Estamos engatinhando. Na Universidade de São Paulo (USP), criamos a disciplina Políticas Públicas em Comunicação e Leitura, que é a que eu leciono. É importante que a garotada que vem aí comece a pensar nesse tema. É preciso que as pessoas comecem a se apropriar dos diferentes modos de utilização da linguagem escrita para não nos empobrecer. Com isso, não estou dizendo que todos devem tornar-se escritores, ou que devemos nos apaixonar pela escrita criativa, mas é fundamental poder experimentar isso. Entendo que educação é um ato de florescimento. O professor educa para que cada um possa florescer com o que tenha de melhor. A formação de leitores é algo que deve ser apoiado, e não feito aleatoriamente. Outra boa ação que posso compartilhar - para, quem sabe, inspirar - é a experiência de construção de uma rede para o terceiro setor. Os educadores tinham de elaborar um projeto de leitura com suas turmas que englobasse os pais dos alunos nesse processo. Cada um inventou sua estratégia. Por exemplo, para a mãe que chegava sempre 15 minutos antes de buscar o filho, foi adotada a estratégia de que ela lesse nesse meio-tempo. Isso é criar mecanismos de inclusão de leitura não só na escola, mas também fora dela, o que é essencial.


Qual é a sua opinião sobre os livros-brinquedo?

Os livros-brinquedo podem ser publicações de literatura, com histórias, ou ser apenas brinquedos. Essa distinção é importante porque os livros que apenas emprestam o formato de uma publicação, mas cujo objetivo é a brincadeira, como a manipulação, por exemplo, não despertarão nos pequenos a vontade de ler, já que eles têm uma história para ser lida. Acho o máximo o livro-brinquedo, porém ele não é o mesmo que um livro de texto. A mesma recomendação vale para os livros de imagens. Eles podem ajudar na internalização de escrituras narrativas, ou seja, uma história pode ser contada com ajuda das imagens, mas esse tipo de leitor não passa a ser automaticamente um leitor de texto escrito.


Como as novas mídias relacionam-se com a leitura?

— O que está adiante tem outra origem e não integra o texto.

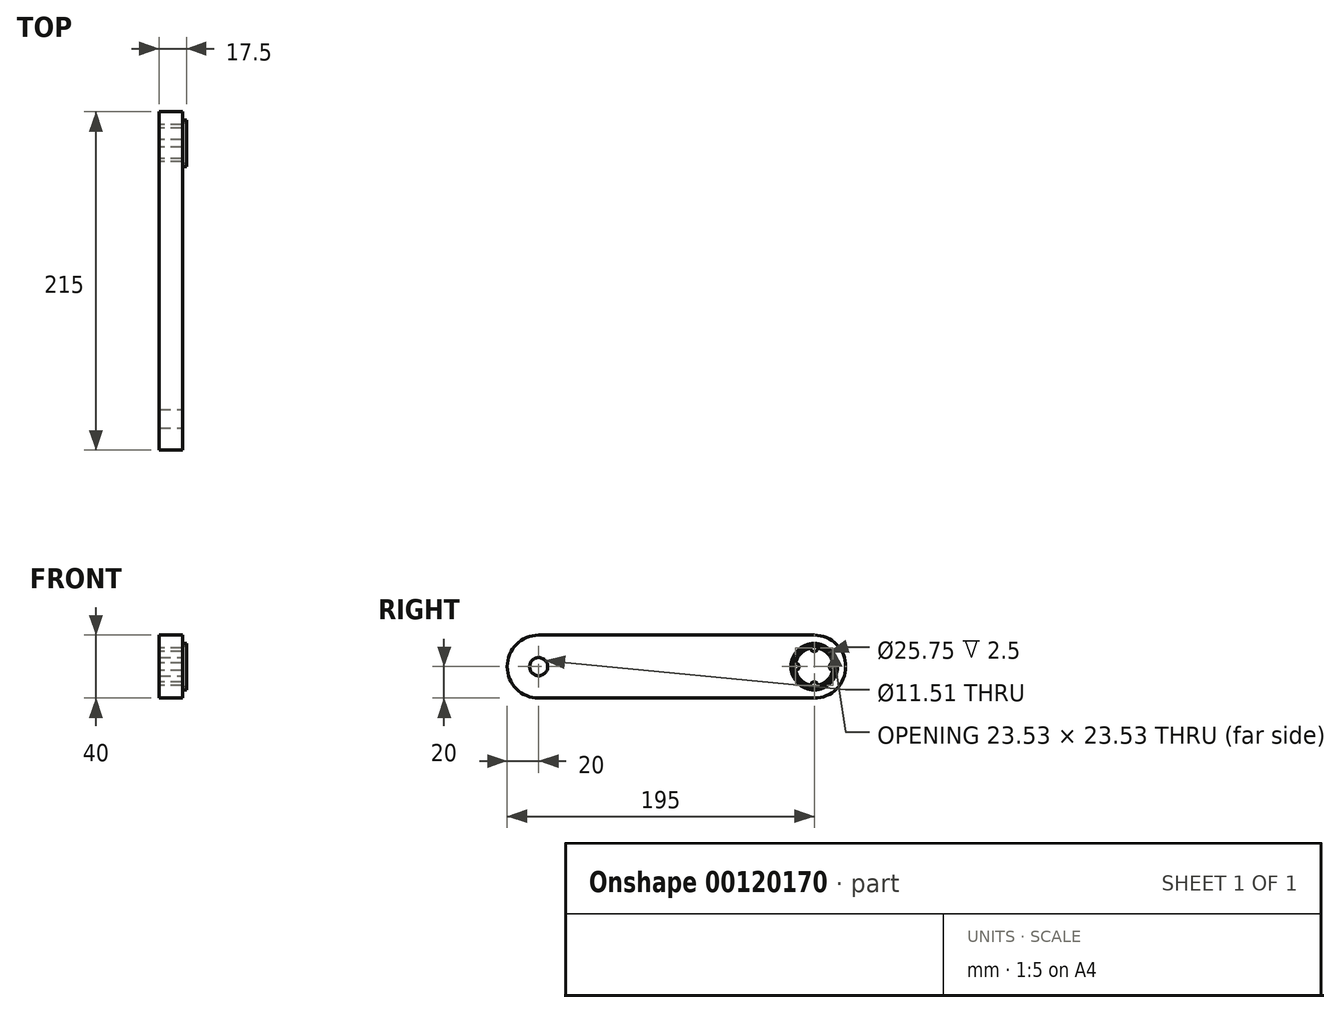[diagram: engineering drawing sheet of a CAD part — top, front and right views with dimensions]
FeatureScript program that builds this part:
annotation { "Feature Type Name" : "Feature", "Feature Type Description" : "" }
export const myFeature = defineFeature(function(context is Context, id is Id, definition is map)
    precondition{}
    {
        {
            var Q0;
            Q0=qCreatedBy(makeId("Right.planeOp"),FACE);
            var sketch = newSketch(context, id + "F0", { "sketchPlane" : qUnion([Q0])});
            skArc(sketch, "E0", {"start": v(0, -20) * mm, "mid": v(20, 0) * mm, "end": v(0, 20) * mm});
            skArc(sketch, "E1", {"start": v(-175, 20) * mm, "mid": v(-195, 0) * mm, "end": v(-175, -20) * mm});
            skLineSegment(sketch, "E2", {"start": v(-175, 20) * mm, "end": v(0, 20) * mm});
            skLineSegment(sketch, "E3", {"start": v(-175, -20) * mm, "end": v(0, -20) * mm});
            skArc(sketch, "E4", {"start": v(-2.37, 11.76) * mm, "mid": v(-8.49, 8.49) * mm, "end": v(-11.76, 2.37) * mm});
            skArc(sketch, "E5", {"start": v(-2.37, 11.76) * mm, "mid": v(0, 9.62) * mm, "end": v(2.37, 11.76) * mm});
            skArc(sketch, "E6", {"start": v(11.76, 2.37) * mm, "mid": v(9.62, 0) * mm, "end": v(11.76, -2.37) * mm});
            skArc(sketch, "E7", {"start": v(2.37, -11.76) * mm, "mid": v(0, -9.62) * mm, "end": v(-2.37, -11.76) * mm});
            skArc(sketch, "E8", {"start": v(-11.76, -2.37) * mm, "mid": v(-9.62, 0) * mm, "end": v(-11.76, 2.37) * mm});
            skArc(sketch, "E9.trimOffspring", {"start": v(11.76, 2.37) * mm, "mid": v(8.49, 8.49) * mm, "end": v(2.37, 11.76) * mm});
            skArc(sketch, "E10.trimOffspring", {"start": v(2.37, -11.76) * mm, "mid": v(8.49, -8.49) * mm, "end": v(11.76, -2.37) * mm});
            skArc(sketch, "E11.trimOffspring", {"start": v(-11.76, -2.37) * mm, "mid": v(-8.49, -8.49) * mm, "end": v(-2.37, -11.76) * mm});
            skLineSegment(sketch, "E12", {"start": v(-87.5, 20) * mm, "end": v(-87.5, -20) * mm, "construction": true});
            skSolve(sketch);
        }
        {
            var Q0;
            Q0 = qSketchRegion(id + "F0", true);
            extrude(context, id + "F1", {"entities" : qUnion([Q0]), "depth" : 15 * mm});
        }
        {
            var Q0;
            Q0=makeQuery(id+"F1.opExtrude","CAP_FACE",FACE,{"disambiguationData":[OSD([sQuery(id+"F0.wireOp",EDGE,"E0"),sQuery(id+"F0.wireOp",EDGE,"E1"),sQuery(id+"F0.wireOp",EDGE,"E2"),sQuery(id+"F0.wireOp",EDGE,"E3"),sQuery(id+"F0.wireOp",EDGE,"E4"),sQuery(id+"F0.wireOp",EDGE,"E5"),sQuery(id+"F0.wireOp",EDGE,"E6"),sQuery(id+"F0.wireOp",EDGE,"E7"),sQuery(id+"F0.wireOp",EDGE,"E8"),sQuery(id+"F0.wireOp",EDGE,"E9.trimOffspring"),sQuery(id+"F0.wireOp",EDGE,"E10.trimOffspring"),sQuery(id+"F0.wireOp",EDGE,"E11.trimOffspring"),sQuery(id+"F0.wireOp",EDGE,"ee303826-bd56-40a6-9684-36cbc93daedd0.MirrorCS"),sQuery(id+"F0.wireOp",EDGE,"45451ff8-182d-48c6-bf7a-9b6e788b30d50.MirrorCS"),sQuery(id+"F0.wireOp",EDGE,"36f576d3-0dba-486c-b78c-9017242475770.MirrorCS"),sQuery(id+"F0.wireOp",EDGE,"045a34b7-e9a3-4159-9caa-920cca6acea20.MirrorCS"),sQuery(id+"F0.wireOp",EDGE,"a170af7f-84ef-4543-8da2-f3df5b5d89da0.MirrorCS"),sQuery(id+"F0.wireOp",EDGE,"0cfc4451-a1fb-49c8-9f1c-4c833e65308b0.MirrorCS"),sQuery(id+"F0.wireOp",EDGE,"1424cbeb-20e6-4b5a-ac30-f8d93b52161b0.MirrorCS"),sQuery(id+"F0.wireOp",EDGE,"814a3db4-c2fb-4b6c-8bc0-233ecbe1cfcc0.MirrorCS")])],"isStart":false});
            var sketch = newSketch(context, id + "F2", { "sketchPlane" : qUnion([Q0])});
            skCircle(sketch, "E13", {"center": v(0, 0) * mm, "radius": 14.76 * mm});
            skCircle(sketch, "E14", {"center": v(0, 0) * mm, "radius": 12.88 * mm});
            skSolve(sketch);
        }
        {
            var Q0;
            Q0 = qSketchRegion(id + "F2", true);
            extrude(context, id + "F3", {"entities" : qUnion([Q0]), "operationType" : NewBodyOperationType.ADD, "depth" : 2.5 * mm});
        }
        {
            var Q0;
            {var subQ0=sQuery(id+"F0.wireOp",EDGE,"E3");var subQ1=sQuery(id+"F0.wireOp",EDGE,"E2");var subQ2=sQuery(id+"F0.wireOp",EDGE,"E1");var subQ3=sQuery(id+"F0.wireOp",EDGE,"E0");Q0=makeQuery(id+"F3.boolean.opBoolean","SPLIT",FACE,{"disambiguationData":[TD([makeQuery(id+"F1.opExtrude","SWEPT_FACE",FACE,{"disambiguationData":[OSD([subQ3])]})])],"derivedFrom":makeQuery(id+"F1.opExtrude","CAP_FACE",FACE,{"disambiguationData":[OSD([subQ3,subQ2,subQ1,subQ0,sQuery(id+"F0.wireOp",EDGE,"E4"),sQuery(id+"F0.wireOp",EDGE,"E5"),sQuery(id+"F0.wireOp",EDGE,"E6"),sQuery(id+"F0.wireOp",EDGE,"E7"),sQuery(id+"F0.wireOp",EDGE,"E8"),sQuery(id+"F0.wireOp",EDGE,"E9.trimOffspring"),sQuery(id+"F0.wireOp",EDGE,"E10.trimOffspring"),sQuery(id+"F0.wireOp",EDGE,"E11.trimOffspring")])],"isStart":false})});}
            var sketch = newSketch(context, id + "F4", { "sketchPlane" : qUnion([Q0])});
            skPoint(sketch, "E15", {"position": v(-175, 0) * mm});
            skSolve(sketch);
        }
        {
            var Q0;
            Q0=sQuery(id+"F4.wireOp",VERTEX,"E15");
            var Q1;
            Q1=makeQuery(id+"F1.opExtrude","SWEPT_BODY",BODY,{"disambiguationData":[OSD([sQuery(id+"F0.wireOp",EDGE,"E0"),sQuery(id+"F0.wireOp",EDGE,"E1"),sQuery(id+"F0.wireOp",EDGE,"E2"),sQuery(id+"F0.wireOp",EDGE,"E3"),sQuery(id+"F0.wireOp",EDGE,"E4"),sQuery(id+"F0.wireOp",EDGE,"E5"),sQuery(id+"F0.wireOp",EDGE,"E6"),sQuery(id+"F0.wireOp",EDGE,"E7"),sQuery(id+"F0.wireOp",EDGE,"E8"),sQuery(id+"F0.wireOp",EDGE,"E9.trimOffspring"),sQuery(id+"F0.wireOp",EDGE,"E10.trimOffspring"),sQuery(id+"F0.wireOp",EDGE,"E11.trimOffspring")])]});
            hole(context, id + "F5", {"style" : HoleStyle.SIMPLE, "endStyle" : HoleEndStyle.THROUGH, "standardTappedOrClearance" : lookupTablePath({ "standard" : "ANSI", "engagement" : "75%", "pitch" : "20 tpi", "size" : "1/2", "type" : "Tapped" }), "standardBlindInLast" : lookupTablePath({ "standard" : "ANSI", "engagement" : "75%", "pitch" : "20 tpi", "size" : "1/2", "type" : "Tapped" }), "holeDiameter" : 11.5 * mm, "startFromSketch" : true, "locations" : qUnion([Q0]), "scope" : qUnion([Q1]), "isTappedThrough" : true, "majorDiameter" : 12.7 * mm, "showTappedDepth" : true});
        }
    });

A internet é feita de histórias. Além dos textos, existem os hipertextos. Ela é um veículo privilegiado. Quando falamos de leitura hoje, não me parece mais possível deixar de pensar nisso. Um dia, a leitura foi ligada ao manuscrito, foi também impressa e agora é digital. Entendo que a comunicação manuscrita tem o seu lugar, assim como a impressa e, agora, a eletrônica. Cada uma tem as suas especificidades e possibilidades. Fiz um trabalho com idosos sobre filmes. Pedi para que eles dissessem quais seus filmes inesquecíveis. Ao mesmo tempo, pedi que crianças e adolescentes fizessem o mesmo indicando os deles. Eles trocaram informações por um blog. A internet permite contar histórias e mandar esses textos para outras pessoas. Se o professor souber usar, é um mundo de colaboração que se abre.